2013's 'Killzone: Mercenary was an underrated entry in the franchise, with the game directed by Mathijs De Jonge.
Shortly afterwards, he was tapped to direct the latest original IP from Guerilla Games.
That IP became the wildly successful 'Horizon: Zero Dawn', and last week saw the launch of its sequel 'Horizon: Forbidden West'.
Of course, there is always the sense of "what could have been" with the console.
The console also received a boost thanks to the Remote Play feature on the PlayStation 4, with players able to pick up their gameplay sessions from the console and switch to the handheld experience.
This later became a selling point of the Nintendo Switch, and Nintendo did try the "pick up and play away from the TV" trick with the Wii U, but it was executed better by the Vita.
The Nearly Man
2014 was the last throw of the dice for the Vita as a major gaming console with big-budget titles.
'Borderlands 2' was a spirited attempt at replicating the console experience in handheld form but it was ultimately in vain.
The game simply proved to be too much for the console hardware, which was the final nail in the console's coffin from the perspective of major developers like Gearbox.
It is easy and somewhat reductive to say that the Vita was a failure because it didn't have the love and support needed from first and third-party developers, but one major factor held the console back.
Proprietary memory cards.
In simple terms, Sony didn't let players buy traditional memory cards to boost the storage of their console, instead, the console only accepted special memory cards made especially for the console.
There are some schools of thought as to why Sony chose this option, some point to piracy concerns, others point to performance issues, but Sony are a billion-Euro corporation at the end of the day.
Muneki Shimada, now a vice-president at Sony, told The Verge in 2011 that propietry memory was required to ensure stable performance and to act as a security measure.
While Sony can tout security and performance until the cows come home, but the decision was purely a monetary one, and it was to the detriment of the console.

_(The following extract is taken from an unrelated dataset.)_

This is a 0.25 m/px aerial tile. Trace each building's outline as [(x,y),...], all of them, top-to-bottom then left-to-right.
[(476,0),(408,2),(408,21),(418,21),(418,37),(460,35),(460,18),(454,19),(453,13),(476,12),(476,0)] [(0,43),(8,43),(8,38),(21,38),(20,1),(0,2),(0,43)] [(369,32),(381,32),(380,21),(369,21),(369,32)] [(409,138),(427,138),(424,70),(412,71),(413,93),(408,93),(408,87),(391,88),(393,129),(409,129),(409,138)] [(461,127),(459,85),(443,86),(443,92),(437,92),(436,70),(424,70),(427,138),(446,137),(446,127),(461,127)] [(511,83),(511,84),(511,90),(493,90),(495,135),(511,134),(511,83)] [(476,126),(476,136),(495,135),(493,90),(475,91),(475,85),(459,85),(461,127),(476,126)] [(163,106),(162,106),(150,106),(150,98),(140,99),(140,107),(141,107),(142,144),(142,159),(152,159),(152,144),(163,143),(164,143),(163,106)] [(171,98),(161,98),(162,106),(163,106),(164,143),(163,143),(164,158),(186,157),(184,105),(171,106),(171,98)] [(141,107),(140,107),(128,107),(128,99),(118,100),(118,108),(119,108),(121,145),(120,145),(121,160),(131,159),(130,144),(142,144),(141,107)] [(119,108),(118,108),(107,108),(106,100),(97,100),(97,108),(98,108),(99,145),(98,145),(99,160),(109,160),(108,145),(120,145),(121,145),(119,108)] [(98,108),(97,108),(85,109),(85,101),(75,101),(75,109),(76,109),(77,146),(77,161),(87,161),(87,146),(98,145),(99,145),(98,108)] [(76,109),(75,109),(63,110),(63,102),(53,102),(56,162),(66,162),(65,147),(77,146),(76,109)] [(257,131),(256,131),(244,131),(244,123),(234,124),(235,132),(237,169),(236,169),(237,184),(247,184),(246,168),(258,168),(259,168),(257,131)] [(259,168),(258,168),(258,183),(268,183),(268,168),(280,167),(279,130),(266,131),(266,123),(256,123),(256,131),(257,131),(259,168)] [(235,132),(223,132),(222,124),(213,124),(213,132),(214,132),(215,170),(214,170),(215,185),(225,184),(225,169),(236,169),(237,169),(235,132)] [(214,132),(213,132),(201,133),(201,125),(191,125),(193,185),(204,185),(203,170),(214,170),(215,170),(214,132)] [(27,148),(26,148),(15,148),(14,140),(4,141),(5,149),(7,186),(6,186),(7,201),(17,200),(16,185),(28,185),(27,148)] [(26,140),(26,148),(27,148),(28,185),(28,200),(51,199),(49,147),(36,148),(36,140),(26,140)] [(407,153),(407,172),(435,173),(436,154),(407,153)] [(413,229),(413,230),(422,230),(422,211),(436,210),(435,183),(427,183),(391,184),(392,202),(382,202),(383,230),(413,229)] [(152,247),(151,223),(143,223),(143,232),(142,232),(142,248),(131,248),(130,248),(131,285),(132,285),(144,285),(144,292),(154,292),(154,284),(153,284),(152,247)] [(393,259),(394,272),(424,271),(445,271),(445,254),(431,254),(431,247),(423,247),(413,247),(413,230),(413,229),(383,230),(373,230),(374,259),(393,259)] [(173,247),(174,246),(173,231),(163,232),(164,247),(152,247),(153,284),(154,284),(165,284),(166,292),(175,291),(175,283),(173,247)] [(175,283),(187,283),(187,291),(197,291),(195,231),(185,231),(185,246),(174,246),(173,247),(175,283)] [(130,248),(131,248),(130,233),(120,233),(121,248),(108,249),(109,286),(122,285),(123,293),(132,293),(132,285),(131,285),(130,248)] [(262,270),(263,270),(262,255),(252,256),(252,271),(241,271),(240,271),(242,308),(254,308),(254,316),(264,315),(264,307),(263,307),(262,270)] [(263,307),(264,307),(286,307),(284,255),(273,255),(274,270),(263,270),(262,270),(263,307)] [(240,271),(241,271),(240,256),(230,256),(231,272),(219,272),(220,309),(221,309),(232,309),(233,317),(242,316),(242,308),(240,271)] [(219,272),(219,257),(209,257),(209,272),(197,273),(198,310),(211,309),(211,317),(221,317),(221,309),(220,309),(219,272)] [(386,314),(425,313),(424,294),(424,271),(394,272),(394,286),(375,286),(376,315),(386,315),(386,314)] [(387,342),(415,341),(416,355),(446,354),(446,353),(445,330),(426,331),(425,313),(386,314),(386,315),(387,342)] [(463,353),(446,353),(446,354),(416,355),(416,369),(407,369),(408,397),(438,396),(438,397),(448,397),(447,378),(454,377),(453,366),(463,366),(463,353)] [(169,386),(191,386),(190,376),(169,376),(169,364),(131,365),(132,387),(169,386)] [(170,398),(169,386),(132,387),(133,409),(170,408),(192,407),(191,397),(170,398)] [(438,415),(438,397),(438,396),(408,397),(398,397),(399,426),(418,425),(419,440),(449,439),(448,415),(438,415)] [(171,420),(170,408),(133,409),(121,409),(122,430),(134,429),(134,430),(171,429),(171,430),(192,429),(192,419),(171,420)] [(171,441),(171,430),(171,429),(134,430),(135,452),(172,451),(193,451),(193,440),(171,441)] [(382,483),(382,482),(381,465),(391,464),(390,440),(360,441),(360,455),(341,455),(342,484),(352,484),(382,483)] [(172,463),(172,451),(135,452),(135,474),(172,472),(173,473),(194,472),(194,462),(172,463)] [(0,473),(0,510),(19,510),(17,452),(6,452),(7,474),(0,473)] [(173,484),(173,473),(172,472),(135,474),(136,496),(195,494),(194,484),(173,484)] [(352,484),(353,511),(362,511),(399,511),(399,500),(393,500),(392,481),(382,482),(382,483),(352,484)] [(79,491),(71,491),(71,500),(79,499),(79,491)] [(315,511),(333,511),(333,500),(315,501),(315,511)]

To save costs, the console launched without internal storage for its core model, which necessitated buying the cards if players wanted to download content.
The cards started at 4GB and went all the way up to 32GB.
After a price cut in 2013, the most expensive model of memory card (the 32GB) went for roughly €70, and don't forget, it could only be used with this one console.
In 2022, €70 buys you an SD card with 256GB of storage.
It doesn't take Bill Gates to figure out why the Vita wasn't successful - why would consumers bother spending the cost of a new console, some games and proprietary memory cards when the iPhone had all those features?
10 years later, the PlayStation Vita is an oddity in gaming history - it wasn't quite the smash hit that the 3DS was, nor was it an unmitigated failure like the Atari Lynx.
It predicted the handheld that gamers would come to love playing games on the go in the late 2010s, it served as a safe haven for indie developers, spawned some legitimately great games like 'Gravity Rush'.
On the flip side, it was a major missed opportunity for Sony to pose a challenge to Nintendo, and now their Japanese counterparts have a firm grip on the handheld market.
It was a console ahead of its time in some aspects, and a product that suffered a death by a thousand cuts in others.
Sony has no plans to revisit the handheld market anytime soon, but it was great fun while it lasted.
The PlayStation 3 overcame a rough launch to become the jewel in Sony's crown, but there was to be no 3rd act revival for their handheld console.
The Vita will live on as a fun curio in the annals of gaming history; the Aslan to the Nintendo Switch's U2.